What is being asked >> From the entries below, print exactly the span beginning with the line holding "由於近來天氣多雨，到處都泥濘不" and ending with the line holding "LINDEBJERG A/S", endpoints included, and skip any pictures.

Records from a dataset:

-- Opening Marker --

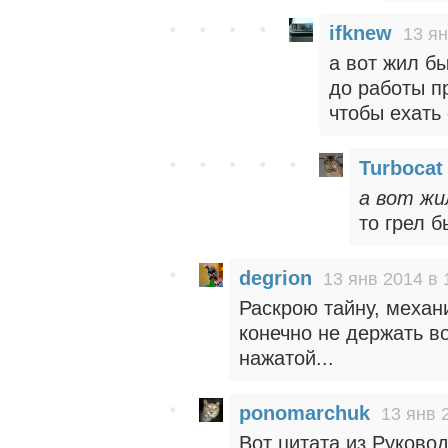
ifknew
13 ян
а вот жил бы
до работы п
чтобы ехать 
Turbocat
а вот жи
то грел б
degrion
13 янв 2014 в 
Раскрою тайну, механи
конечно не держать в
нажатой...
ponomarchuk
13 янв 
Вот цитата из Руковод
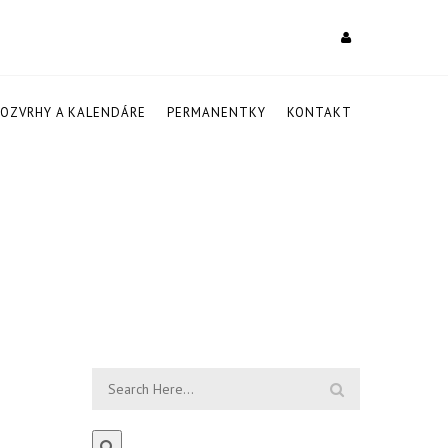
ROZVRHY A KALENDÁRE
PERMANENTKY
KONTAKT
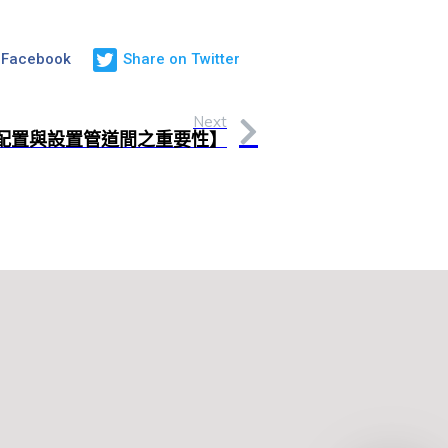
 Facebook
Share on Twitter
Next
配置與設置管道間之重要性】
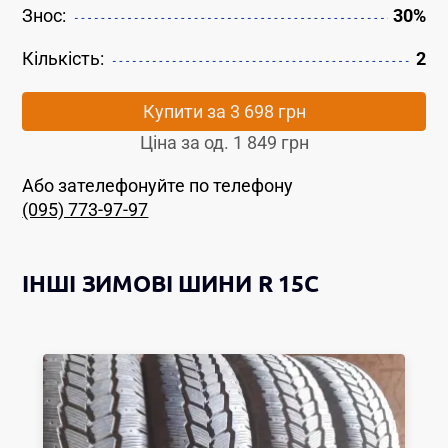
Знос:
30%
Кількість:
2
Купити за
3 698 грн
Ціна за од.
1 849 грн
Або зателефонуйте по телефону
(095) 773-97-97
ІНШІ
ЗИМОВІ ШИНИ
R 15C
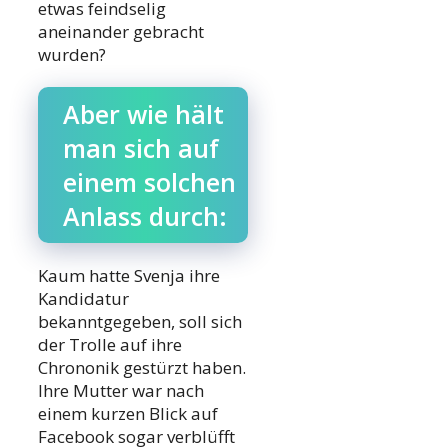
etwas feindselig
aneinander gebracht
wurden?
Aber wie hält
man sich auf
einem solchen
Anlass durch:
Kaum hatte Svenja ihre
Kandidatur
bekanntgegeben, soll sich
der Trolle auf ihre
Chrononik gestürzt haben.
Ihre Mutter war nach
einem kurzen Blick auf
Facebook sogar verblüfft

-- Closing Marker --
-- Opening Marker --

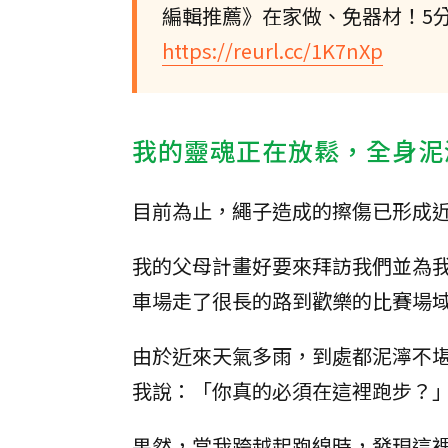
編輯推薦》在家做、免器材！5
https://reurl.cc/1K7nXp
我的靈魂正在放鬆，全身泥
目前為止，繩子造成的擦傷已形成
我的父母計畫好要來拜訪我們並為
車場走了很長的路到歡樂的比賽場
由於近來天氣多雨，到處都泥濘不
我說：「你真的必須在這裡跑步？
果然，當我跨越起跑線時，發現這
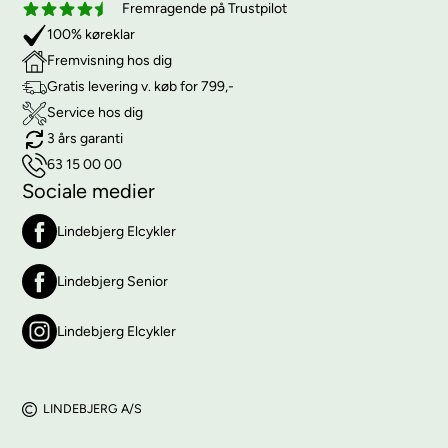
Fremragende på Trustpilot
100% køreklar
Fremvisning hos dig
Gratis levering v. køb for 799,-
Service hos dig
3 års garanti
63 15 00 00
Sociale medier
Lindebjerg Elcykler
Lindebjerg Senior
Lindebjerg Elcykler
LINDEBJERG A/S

-- Closing Marker --
-- Opening Marker --

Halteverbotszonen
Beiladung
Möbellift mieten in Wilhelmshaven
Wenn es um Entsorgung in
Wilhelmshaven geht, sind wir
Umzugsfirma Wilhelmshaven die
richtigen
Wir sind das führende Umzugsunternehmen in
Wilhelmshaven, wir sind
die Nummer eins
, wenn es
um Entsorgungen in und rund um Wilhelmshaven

-- Closing Marker --

Result of the task >>
由於近來天氣多雨，到處都泥濘不
我說：「你真的必須在這裡跑步？
果然，當我跨越起跑線時，發現這
Fremragende på Trustpilot
100% køreklar
Fremvisning hos dig
Gratis levering v. køb for 799,-
Service hos dig
3 års garanti
63 15 00 00
Sociale medier
Lindebjerg Elcykler
Lindebjerg Senior
Lindebjerg Elcykler
LINDEBJERG A/S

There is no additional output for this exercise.